### Data extract
_ _ _ _ _
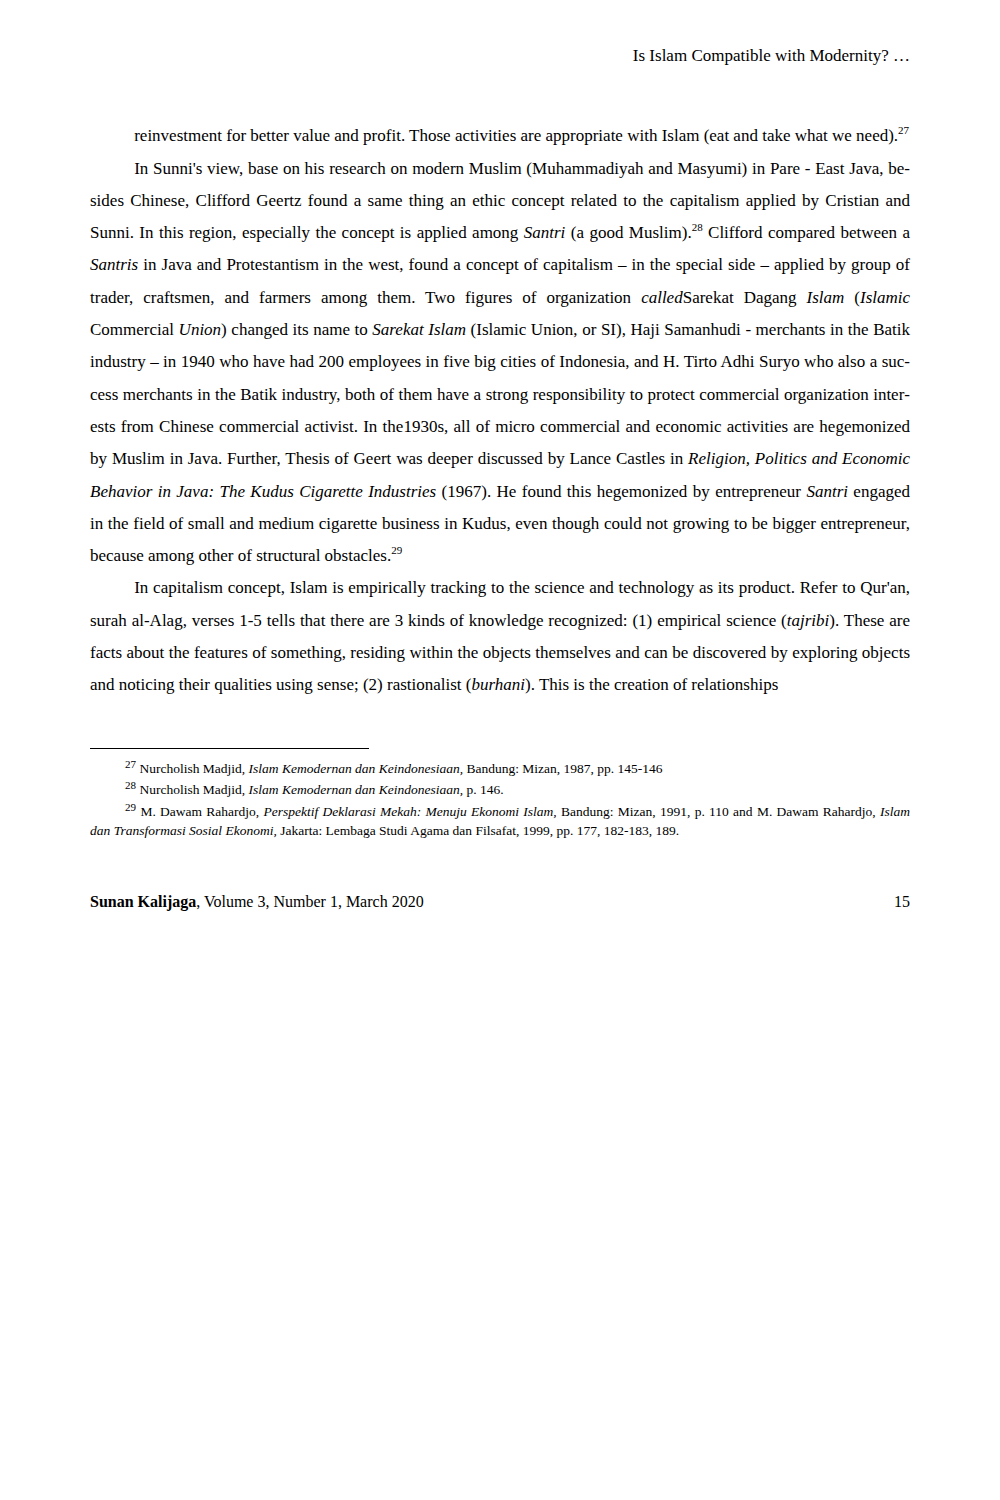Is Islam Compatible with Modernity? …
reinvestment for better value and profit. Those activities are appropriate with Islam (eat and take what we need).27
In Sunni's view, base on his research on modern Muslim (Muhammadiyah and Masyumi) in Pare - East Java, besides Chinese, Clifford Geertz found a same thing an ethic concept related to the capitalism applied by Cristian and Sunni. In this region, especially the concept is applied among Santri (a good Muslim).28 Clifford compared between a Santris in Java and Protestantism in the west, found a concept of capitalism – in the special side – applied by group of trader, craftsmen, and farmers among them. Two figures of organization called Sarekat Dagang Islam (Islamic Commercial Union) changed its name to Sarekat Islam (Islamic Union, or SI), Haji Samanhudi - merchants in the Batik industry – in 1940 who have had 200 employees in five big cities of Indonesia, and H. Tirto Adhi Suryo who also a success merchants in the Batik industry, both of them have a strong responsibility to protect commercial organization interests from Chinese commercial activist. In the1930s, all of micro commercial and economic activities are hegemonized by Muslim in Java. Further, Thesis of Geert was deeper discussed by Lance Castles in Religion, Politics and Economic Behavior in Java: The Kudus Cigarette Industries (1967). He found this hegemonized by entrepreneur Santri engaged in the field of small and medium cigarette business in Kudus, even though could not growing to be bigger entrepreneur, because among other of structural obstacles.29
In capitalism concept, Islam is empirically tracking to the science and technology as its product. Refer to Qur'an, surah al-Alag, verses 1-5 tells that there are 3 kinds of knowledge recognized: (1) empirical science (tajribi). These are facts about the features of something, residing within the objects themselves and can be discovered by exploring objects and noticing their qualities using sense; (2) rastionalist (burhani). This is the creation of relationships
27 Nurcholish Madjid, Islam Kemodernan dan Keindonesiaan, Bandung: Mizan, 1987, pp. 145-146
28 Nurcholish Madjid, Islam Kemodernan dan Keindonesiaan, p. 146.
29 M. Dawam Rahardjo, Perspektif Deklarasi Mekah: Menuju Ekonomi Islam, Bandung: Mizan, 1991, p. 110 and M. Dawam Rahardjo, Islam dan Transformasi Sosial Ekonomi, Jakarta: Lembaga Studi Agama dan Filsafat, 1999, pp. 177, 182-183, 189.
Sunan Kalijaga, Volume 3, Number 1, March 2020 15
_ _ _ _ _
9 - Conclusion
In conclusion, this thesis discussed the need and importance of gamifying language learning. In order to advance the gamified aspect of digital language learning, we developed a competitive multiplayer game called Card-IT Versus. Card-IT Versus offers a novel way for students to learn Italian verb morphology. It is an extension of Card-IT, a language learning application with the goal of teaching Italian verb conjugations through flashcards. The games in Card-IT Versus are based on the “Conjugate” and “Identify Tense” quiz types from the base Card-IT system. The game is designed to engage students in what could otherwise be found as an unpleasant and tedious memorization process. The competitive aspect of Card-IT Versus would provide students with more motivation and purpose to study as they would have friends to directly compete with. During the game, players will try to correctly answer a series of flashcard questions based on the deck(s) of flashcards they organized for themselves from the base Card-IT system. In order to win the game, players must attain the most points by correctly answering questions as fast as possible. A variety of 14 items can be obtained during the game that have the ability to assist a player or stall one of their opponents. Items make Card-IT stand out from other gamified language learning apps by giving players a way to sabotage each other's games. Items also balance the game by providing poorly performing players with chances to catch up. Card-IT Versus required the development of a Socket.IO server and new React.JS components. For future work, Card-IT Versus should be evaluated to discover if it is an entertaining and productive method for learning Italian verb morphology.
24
_ _ _ _ _
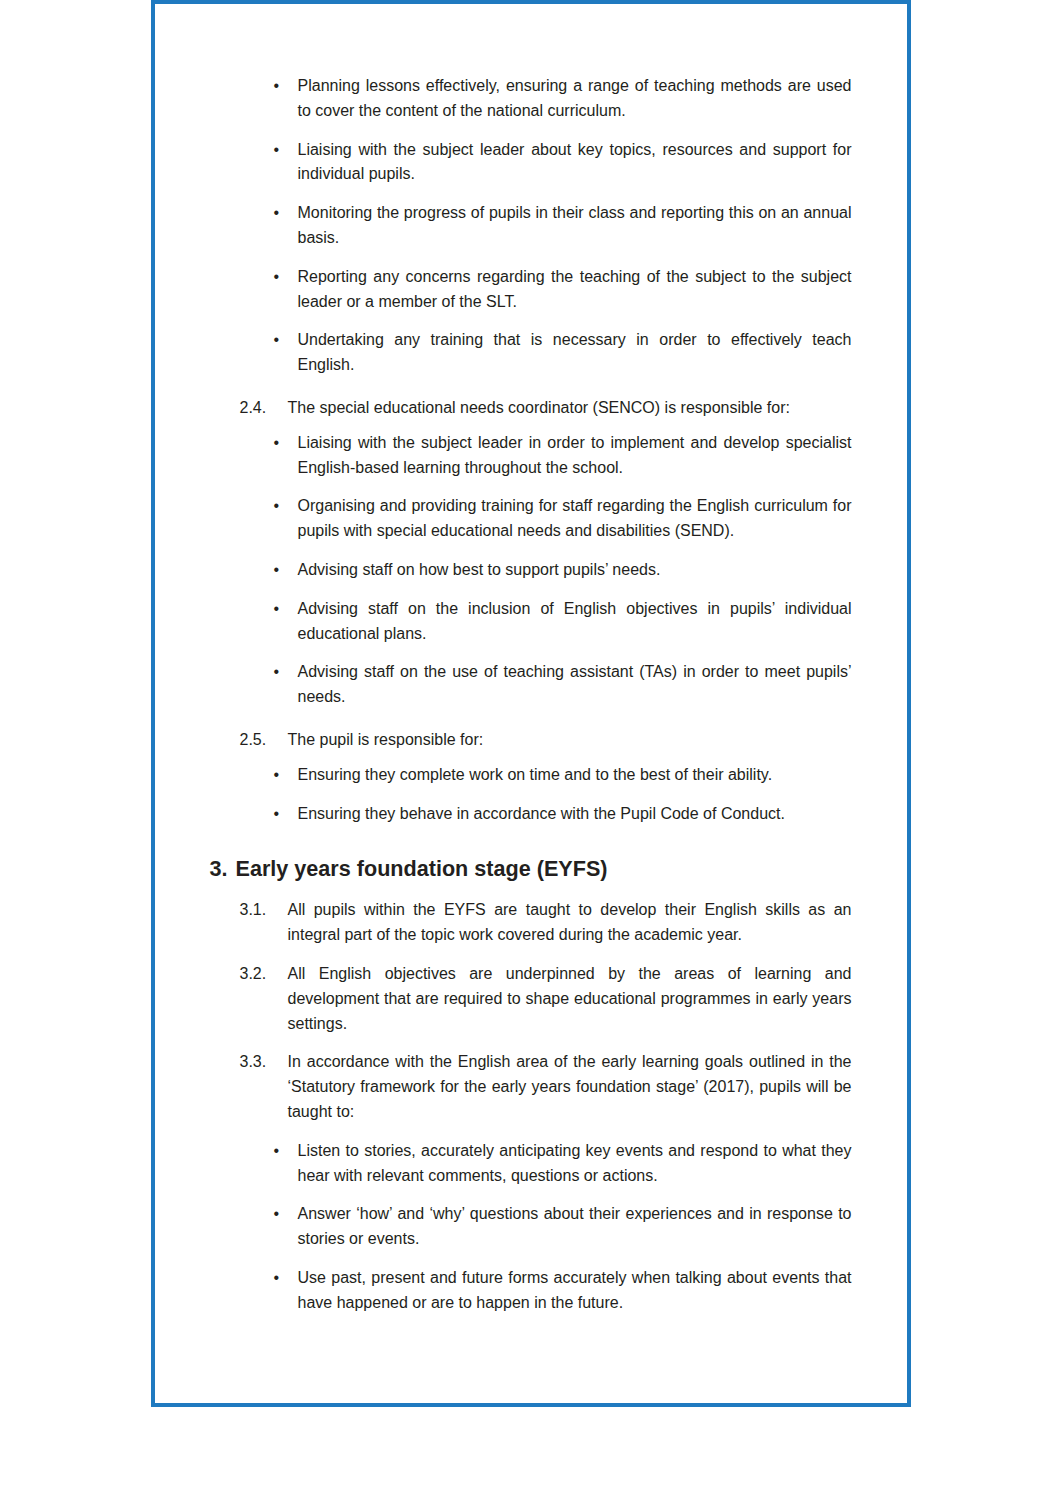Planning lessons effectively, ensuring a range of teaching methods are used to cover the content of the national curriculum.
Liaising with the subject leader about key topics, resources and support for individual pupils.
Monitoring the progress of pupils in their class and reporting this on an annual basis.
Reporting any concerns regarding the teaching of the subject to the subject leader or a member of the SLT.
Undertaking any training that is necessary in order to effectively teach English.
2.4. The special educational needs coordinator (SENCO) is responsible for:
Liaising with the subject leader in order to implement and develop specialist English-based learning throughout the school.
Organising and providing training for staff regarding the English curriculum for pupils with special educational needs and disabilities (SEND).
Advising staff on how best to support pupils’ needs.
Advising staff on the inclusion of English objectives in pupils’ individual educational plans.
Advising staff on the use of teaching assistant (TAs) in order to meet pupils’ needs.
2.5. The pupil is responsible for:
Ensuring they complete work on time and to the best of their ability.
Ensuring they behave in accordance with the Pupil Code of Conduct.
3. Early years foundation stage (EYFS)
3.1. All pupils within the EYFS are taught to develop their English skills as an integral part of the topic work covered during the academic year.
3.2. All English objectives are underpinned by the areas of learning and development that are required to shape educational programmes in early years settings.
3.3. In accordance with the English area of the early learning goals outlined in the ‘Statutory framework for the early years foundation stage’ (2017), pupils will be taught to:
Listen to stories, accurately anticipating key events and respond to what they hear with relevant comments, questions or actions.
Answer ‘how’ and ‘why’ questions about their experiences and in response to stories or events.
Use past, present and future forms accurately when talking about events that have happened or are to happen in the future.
_ _ _ _ _
### Work to be completed
Write down, word for word, the lines above from the one containing "3.1. All pupils" through the one containing "Use past, present", both ends included.

### Exercise output
3.1. All pupils within the EYFS are taught to develop their English skills as an integral part of the topic work covered during the academic year.
3.2. All English objectives are underpinned by the areas of learning and development that are required to shape educational programmes in early years settings.
3.3. In accordance with the English area of the early learning goals outlined in the ‘Statutory framework for the early years foundation stage’ (2017), pupils will be taught to:
Listen to stories, accurately anticipating key events and respond to what they hear with relevant comments, questions or actions.
Answer ‘how’ and ‘why’ questions about their experiences and in response to stories or events.
Use past, present and future forms accurately when talking about events that have happened or are to happen in the future.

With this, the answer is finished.